Rashômon

Akira Kurosawa. 1950. Japon. 88 min. N&b. DCP. VOSTF.


Galaxie Kurosawa



Sous le vieux portique en ruine de Rashô, une passionnante réflexion sur la relativité de la réalité. Grâce à son Lion d’or décroché au Festival de Venise en 1951, le film qui permit de révéler toute une cinématographie jusqu’alors ignorée dans une Europe encore très fermée sur elle-même. Dans l’antique Kyoto, au Xe siècle, un crime est commis. Au procès, quatre témoins, quatre versions, quatre flash-back. Où se niche la vérité ? Précision d’orfèvre de la mise en scène, bouleversement de la structure narrative traditionnelle, subtil jeu d’ombres et de lumières pour un ahurissant voyage au centre de l’humain. Un chef-d’œuvre inaltérable. Rashômon se démarque par son cosmopolitisme. Un jeu Kabuki. Une intrigue pirandellienne. Et un récit emboîté qui n’est pas étranger au Citizen Kane de Welles. Le propos, quant à lui, est universel. L’homme, quand il prend la parole pour défendre son honneur, est confronté au mensonge. Ou plutôt, quand l’homme parle de lui, il ment pour se mettre en valeur, pour se conformer à ce qu’il se doit de paraître. Rashômon le onzième film d’Akira Kurosawa, une œuvre on ne peut plus importante pour son réalisateur et pour le cinéma tout court.
Un film difficile à monter car réalisé pendant la période d’occupation américaine au Japon, période durant laquelle la production cinématographique était très étroitement contrôlée par une lourde censure. Ainsi, l’évocation des samouraïs et de leurs combats était strictement interdite. Alors même si Rashômon n’était pas un film de sabre, il ne dut son salut qu’à un léger assouplissement du système. Une maigre ouverture dans laquelle s’engouffra immédiatement le cinéaste, non seulement pour révolutionner les codes du cinéma – ce fameux effet Rashômon consistant à décrire un même événement perçu de différents points de vue – mais aussi pour sonder l’âme humaine grâce à une mise en scène mobile et constamment inspirée, où les éléments joueraient un rôle primordial.

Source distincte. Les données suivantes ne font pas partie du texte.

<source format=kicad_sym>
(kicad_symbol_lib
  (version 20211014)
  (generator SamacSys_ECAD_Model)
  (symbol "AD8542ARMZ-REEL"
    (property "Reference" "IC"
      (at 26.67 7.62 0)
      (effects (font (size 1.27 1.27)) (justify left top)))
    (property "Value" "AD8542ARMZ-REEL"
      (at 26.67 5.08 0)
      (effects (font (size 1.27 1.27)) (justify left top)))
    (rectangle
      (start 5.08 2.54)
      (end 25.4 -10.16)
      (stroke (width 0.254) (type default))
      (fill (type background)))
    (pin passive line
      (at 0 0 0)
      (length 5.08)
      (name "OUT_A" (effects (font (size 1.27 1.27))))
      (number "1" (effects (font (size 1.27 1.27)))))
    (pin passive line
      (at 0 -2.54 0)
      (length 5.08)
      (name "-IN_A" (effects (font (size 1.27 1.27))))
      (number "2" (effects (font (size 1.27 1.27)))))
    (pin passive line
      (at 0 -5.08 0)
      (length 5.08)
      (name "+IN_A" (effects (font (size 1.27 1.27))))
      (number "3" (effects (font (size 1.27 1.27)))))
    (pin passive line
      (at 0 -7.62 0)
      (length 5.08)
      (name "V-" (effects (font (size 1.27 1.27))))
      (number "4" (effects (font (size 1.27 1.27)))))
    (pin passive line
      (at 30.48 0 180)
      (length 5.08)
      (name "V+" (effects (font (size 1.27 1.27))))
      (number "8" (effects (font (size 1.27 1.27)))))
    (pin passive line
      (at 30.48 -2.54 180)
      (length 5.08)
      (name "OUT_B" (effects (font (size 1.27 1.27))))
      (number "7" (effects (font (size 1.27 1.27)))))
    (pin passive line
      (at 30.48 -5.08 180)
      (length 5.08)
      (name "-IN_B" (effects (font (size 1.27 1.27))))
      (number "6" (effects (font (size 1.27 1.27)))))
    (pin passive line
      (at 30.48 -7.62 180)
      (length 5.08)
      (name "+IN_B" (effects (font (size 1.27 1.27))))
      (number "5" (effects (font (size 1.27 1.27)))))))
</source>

Pour paraphraser le Maître, l’homme est-il capable d’être honnête avec lui-même ? Est-il capable de parler honnêtement de lui-même sans embellir le tableau ? Le constat est terrible, pessimiste même. Mais il n’empêche que Rashômon demeure un jouissif et remarquable jeu de piste au sein duquel le spectateur, et seul le spectateur, est convié à faire la part des choses.